メリハリある時間を過ごせるように工夫する
1 つの課題を 15~20 分程度取り組むごと、休憩を取ります。スモールステップにすることで、目的意識を持ち、集中力を発揮することができます。また、授業の準備、学習時間、休憩、片付けなど、メリハリのある過ごし方を意識します。
楽しんで過ごせるよう見守る
「遊び」と「学び」を自然に橋渡ししていきます。観察や制作課題にも取り組むことで、五感に訴え、言葉だけではない創意工夫や表現を大切にします。
この時期の困りごとへのアプローチ
ひらがな・カタカナがなかなか書けない
焦らないで見守ることが大切です。この時期は個人差が大きいため、お子様のペースに合わせて進めましょう。文字への抵抗感をなくすため、文字の絵本、文字を使ったゲーム、お風呂での文字シートなど、楽しい方法で文字に親しむ機会を増やしましょう。筆記についても、まずは運筆練習から始め、線をなぞる、迷路を解くなど、書くこと自体に慣れることから始めましょう。
文字と音の関連は重要です。
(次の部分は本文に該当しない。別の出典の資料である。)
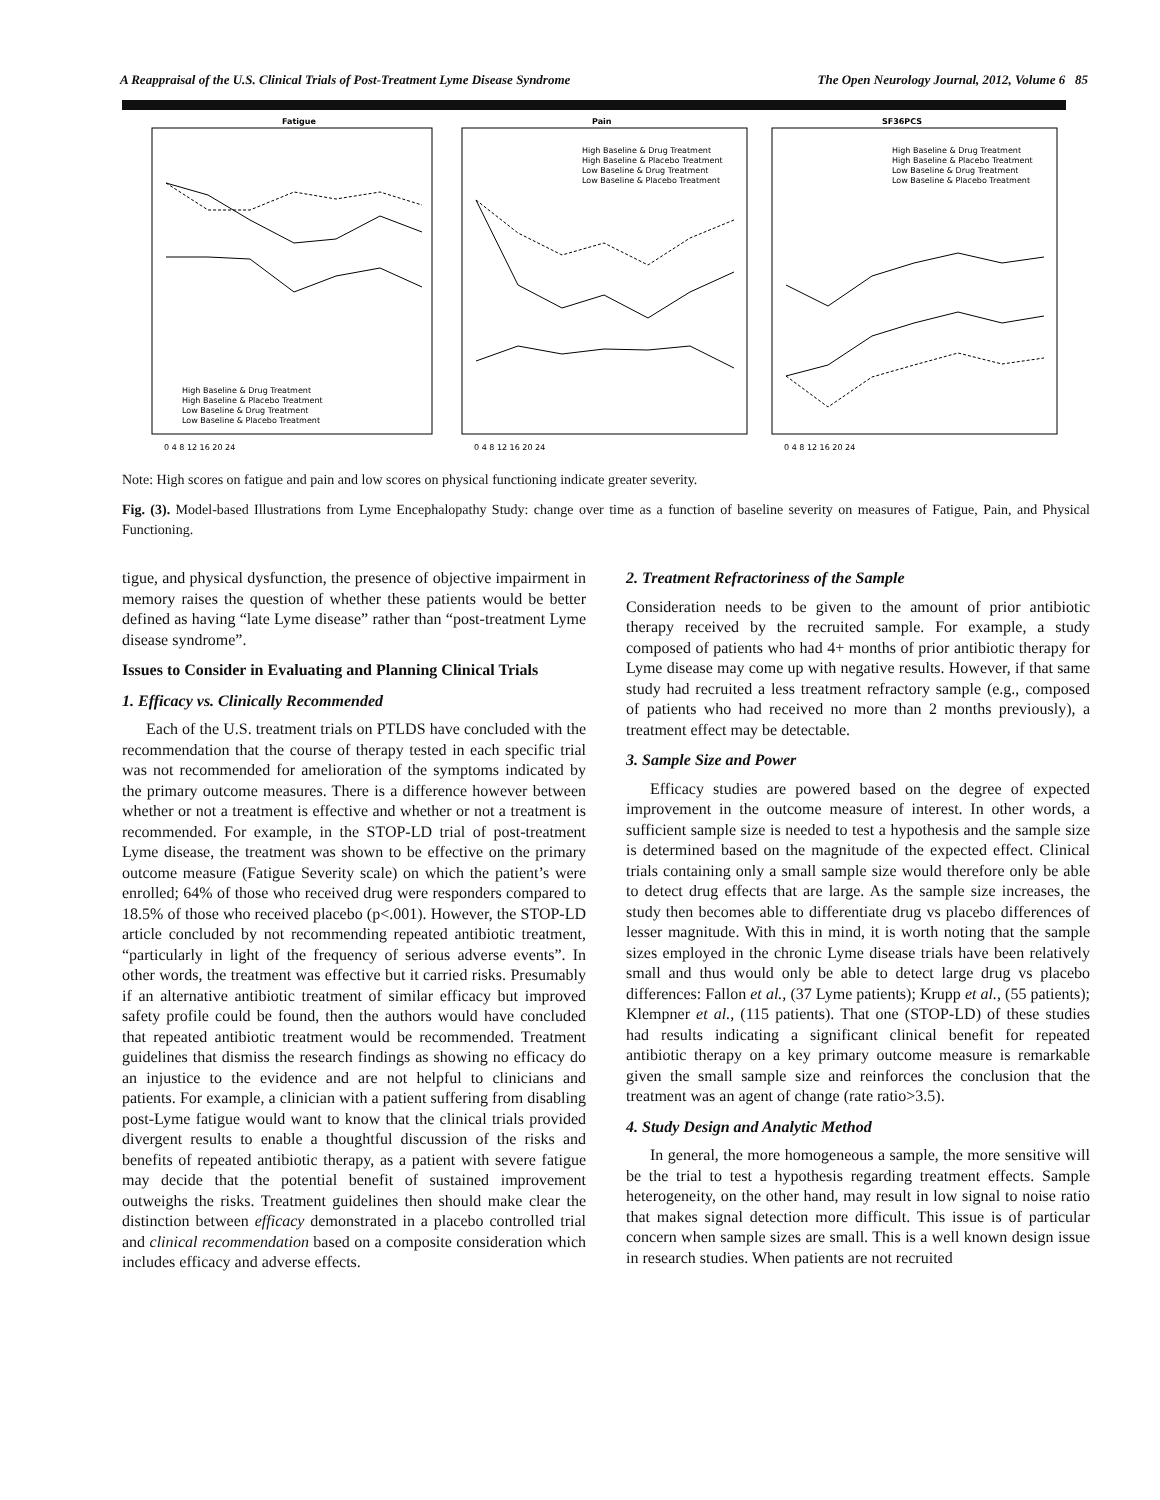A Reappraisal of the U.S. Clinical Trials of Post-Treatment Lyme Disease Syndrome The Open Neurology Journal, 2012, Volume 6 85
Fatigue
Pain
SF36PCS
High Baseline & Drug Treatment
High Baseline & Placebo Treatment
Low Baseline & Drug Treatment
Low Baseline & Placebo Treatment
High Baseline & Drug Treatment
High Baseline & Placebo Treatment
Low Baseline & Drug Treatment
Low Baseline & Placebo Treatment
High Baseline & Drug Treatment
High Baseline & Placebo Treatment
Low Baseline & Drug Treatment
Low Baseline & Placebo Treatment
0 4 8 12 16 20 24
0 4 8 12 16 20 24
0 4 8 12 16 20 24
Note: High scores on fatigue and pain and low scores on physical functioning indicate greater severity.
Fig. (3). Model-based Illustrations from Lyme Encephalopathy Study: change over time as a function of baseline severity on measures of Fatigue, Pain, and Physical Functioning.
tigue, and physical dysfunction, the presence of objective impairment in memory raises the question of whether these patients would be better defined as having “late Lyme disease” rather than “post-treatment Lyme disease syndrome”.
Issues to Consider in Evaluating and Planning Clinical Trials
1. Efficacy vs. Clinically Recommended
Each of the U.S. treatment trials on PTLDS have concluded with the recommendation that the course of therapy tested in each specific trial was not recommended for amelioration of the symptoms indicated by the primary outcome measures. There is a difference however between whether or not a treatment is effective and whether or not a treatment is recommended. For example, in the STOP-LD trial of post-treatment Lyme disease, the treatment was shown to be effective on the primary outcome measure (Fatigue Severity scale) on which the patient’s were enrolled; 64% of those who received drug were responders compared to 18.5% of those who received placebo (p<.001). However, the STOP-LD article concluded by not recommending repeated antibiotic treatment, “particularly in light of the frequency of serious adverse events”. In other words, the treatment was effective but it carried risks. Presumably if an alternative antibiotic treatment of similar efficacy but improved safety profile could be found, then the authors would have concluded that repeated antibiotic treatment would be recommended. Treatment guidelines that dismiss the research findings as showing no efficacy do an injustice to the evidence and are not helpful to clinicians and patients. For example, a clinician with a patient suffering from disabling post-Lyme fatigue would want to know that the clinical trials provided divergent results to enable a thoughtful discussion of the risks and benefits of repeated antibiotic therapy, as a patient with severe fatigue may decide that the potential benefit of sustained improvement outweighs the risks. Treatment guidelines then should make clear the distinction between efficacy demonstrated in a placebo controlled trial and clinical recommendation based on a composite consideration which includes efficacy and adverse effects.
2. Treatment Refractoriness of the Sample
Consideration needs to be given to the amount of prior antibiotic therapy received by the recruited sample. For example, a study composed of patients who had 4+ months of prior antibiotic therapy for Lyme disease may come up with negative results. However, if that same study had recruited a less treatment refractory sample (e.g., composed of patients who had received no more than 2 months previously), a treatment effect may be detectable.
3. Sample Size and Power
Efficacy studies are powered based on the degree of expected improvement in the outcome measure of interest. In other words, a sufficient sample size is needed to test a hypothesis and the sample size is determined based on the magnitude of the expected effect. Clinical trials containing only a small sample size would therefore only be able to detect drug effects that are large. As the sample size increases, the study then becomes able to differentiate drug vs placebo differences of lesser magnitude. With this in mind, it is worth noting that the sample sizes employed in the chronic Lyme disease trials have been relatively small and thus would only be able to detect large drug vs placebo differences: Fallon et al., (37 Lyme patients); Krupp et al., (55 patients); Klempner et al., (115 patients). That one (STOP-LD) of these studies had results indicating a significant clinical benefit for repeated antibiotic therapy on a key primary outcome measure is remarkable given the small sample size and reinforces the conclusion that the treatment was an agent of change (rate ratio>3.5).
4. Study Design and Analytic Method
In general, the more homogeneous a sample, the more sensitive will be the trial to test a hypothesis regarding treatment effects. Sample heterogeneity, on the other hand, may result in low signal to noise ratio that makes signal detection more difficult. This issue is of particular concern when sample sizes are small. This is a well known design issue in research studies. When patients are not recruited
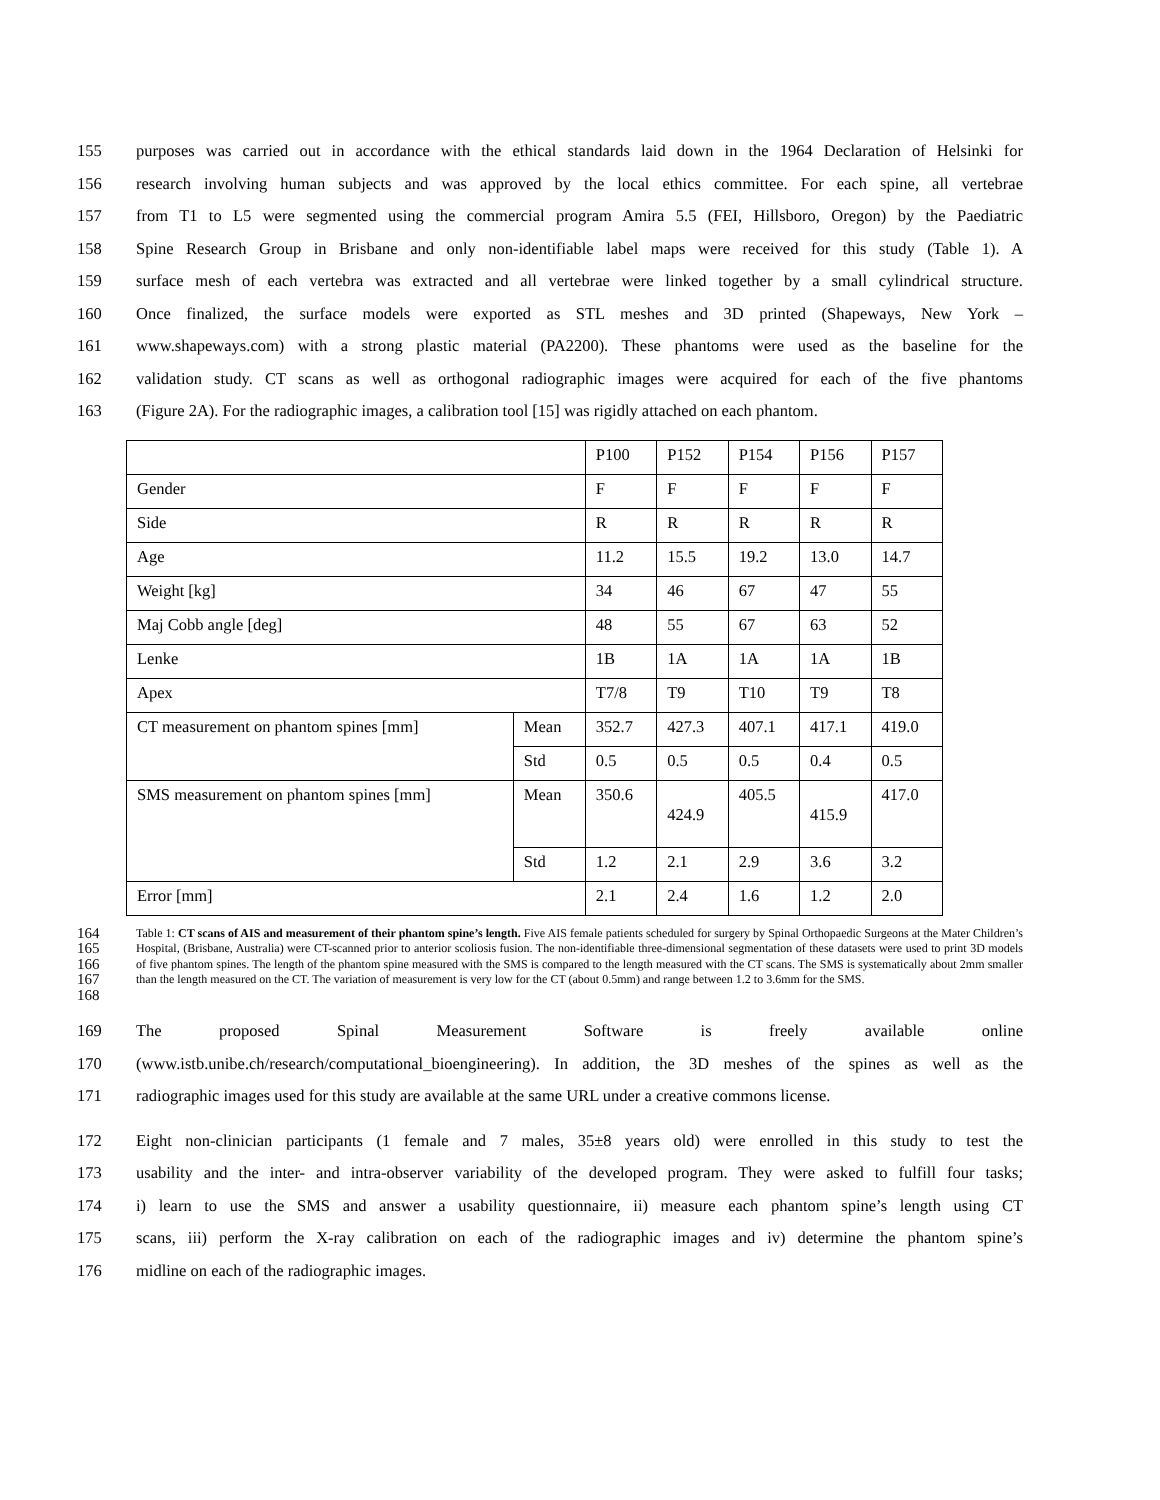155 purposes was carried out in accordance with the ethical standards laid down in the 1964 Declaration of Helsinki for
156 research involving human subjects and was approved by the local ethics committee. For each spine, all vertebrae
157 from T1 to L5 were segmented using the commercial program Amira 5.5 (FEI, Hillsboro, Oregon) by the Paediatric
158 Spine Research Group in Brisbane and only non-identifiable label maps were received for this study (Table 1). A
159 surface mesh of each vertebra was extracted and all vertebrae were linked together by a small cylindrical structure.
160 Once finalized, the surface models were exported as STL meshes and 3D printed (Shapeways, New York –
161 www.shapeways.com) with a strong plastic material (PA2200). These phantoms were used as the baseline for the
162 validation study. CT scans as well as orthogonal radiographic images were acquired for each of the five phantoms
163 (Figure 2A). For the radiographic images, a calibration tool [15] was rigidly attached on each phantom.
| | | P100 | P152 | P154 | P156 | P157 |
| Gender | | F | F | F | F | F |
| Side | | R | R | R | R | R |
| Age | | 11.2 | 15.5 | 19.2 | 13.0 | 14.7 |
| Weight [kg] | | 34 | 46 | 67 | 47 | 55 |
| Maj Cobb angle [deg] | | 48 | 55 | 67 | 63 | 52 |
| Lenke | | 1B | 1A | 1A | 1A | 1B |
| Apex | | T7/8 | T9 | T10 | T9 | T8 |
| CT measurement on phantom spines [mm] | Mean | 352.7 | 427.3 | 407.1 | 417.1 | 419.0 |
| | Std | 0.5 | 0.5 | 0.5 | 0.4 | 0.5 |
| SMS measurement on phantom spines [mm] | Mean | 350.6 | 424.9 | 405.5 | 415.9 | 417.0 |
| | Std | 1.2 | 2.1 | 2.9 | 3.6 | 3.2 |
| Error [mm] | | 2.1 | 2.4 | 1.6 | 1.2 | 2.0 |
164
165
166
167
168
Table 1: CT scans of AIS and measurement of their phantom spine’s length. Five AIS female patients scheduled for surgery by Spinal Orthopaedic Surgeons at the Mater Children’s Hospital, (Brisbane, Australia) were CT-scanned prior to anterior scoliosis fusion. The non-identifiable three-dimensional segmentation of these datasets were used to print 3D models of five phantom spines. The length of the phantom spine measured with the SMS is compared to the length measured with the CT scans. The SMS is systematically about 2mm smaller than the length measured on the CT. The variation of measurement is very low for the CT (about 0.5mm) and range between 1.2 to 3.6mm for the SMS.
169 The proposed Spinal Measurement Software is freely available online
170 (www.istb.unibe.ch/research/computational_bioengineering). In addition, the 3D meshes of the spines as well as the
171 radiographic images used for this study are available at the same URL under a creative commons license.
172 Eight non-clinician participants (1 female and 7 males, 35±8 years old) were enrolled in this study to test the
173 usability and the inter- and intra-observer variability of the developed program. They were asked to fulfill four tasks;
174 i) learn to use the SMS and answer a usability questionnaire, ii) measure each phantom spine’s length using CT
175 scans, iii) perform the X-ray calibration on each of the radiographic images and iv) determine the phantom spine’s
176 midline on each of the radiographic images.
絵本の読み聞かせを通して、文字と音を結びつける経験を増やしましょう。指で文字を追いながら読むのも効果的です。
小さなことでも「読めたね!」「書けたね!」と褒めることで、意欲を高めます。
小学校の授業にスムーズに移行できるか不安
早寝早起き、決まった時間に食事をするなど、規則正しい生活習慣を意識しましょう。一日の予定を簡単に伝えたり、予定表を一緒に作ったりすると、見通しを持つ力が養われます。
絵本の読み聞かせや、大人の話に耳を傾ける時間を意識的に作ることで、話を聞く姿勢をつくります。
絵を描く、パズルをする、積み木などで遊ぶなど、集中して座る時間を少しずつ増やします。タイマーを使って時間を意識させるのも良い方法です。
並行して、学校説明会に参加したり、先輩保護者に話を聞いたりすることで、小学校生活の具体的なイメージを持つことができます。
学習習慣ができるか不安
学習習慣は、生活全体の習慣の一部です。短時間でも良いので、毎日決まった場所で、決まった時間に学習する習慣をつけましょう。リビングなど、目の届く場所がおすすめです。まだ一人で課題に取り組むことは難しいため、親や講師が一緒に課題に取り組んだり、見守ったりすることで、安心して取り組むことができます。
集中できる時間を意識させるために、タイマーを使って区切りましょう。また、課題が終わったらシールを貼るなど、小さなご褒美を用意するのも効果的です。
最初から完璧にできなくても、できたことを認め、励ますことが大切です。
言葉の発達がゆっくりに感じる
日常生活の中で、お子様に優しくたくさん話しかけましょう。「これは何?」「どう思う?」など、言葉で答える機会を作ることが大切です。絵本の読み聞かせは、さまざまな言葉や表現に触れるよい機会です。読み聞かせの後に、内容について話すのも効果的です。しりとり、なぞなぞ、かるたなど、言葉を使った遊びを取り入れましょう。お子様が聞き取りやすいように、ゆっくりと話すことを心がけましょう。
友達とのトラブルが多い
友達に声をかける言葉や、仲間に入れてもらう時の言い方などを具体的に教えることも大切です。叩いたり、奪ったりするのではなく、言葉で伝えることの大切さを教えましょう。友達の大切さや、仲良くすることの楽しさを描いた絵本などを読み聞かせするのも良い方法です。
子どもたちは、まだ自分の気持や考えをどう言葉にすればいいのかわからないことがあります。会話の中で、お子様の見ているもの・感じていることを言葉にして返してあげるのも効果的です。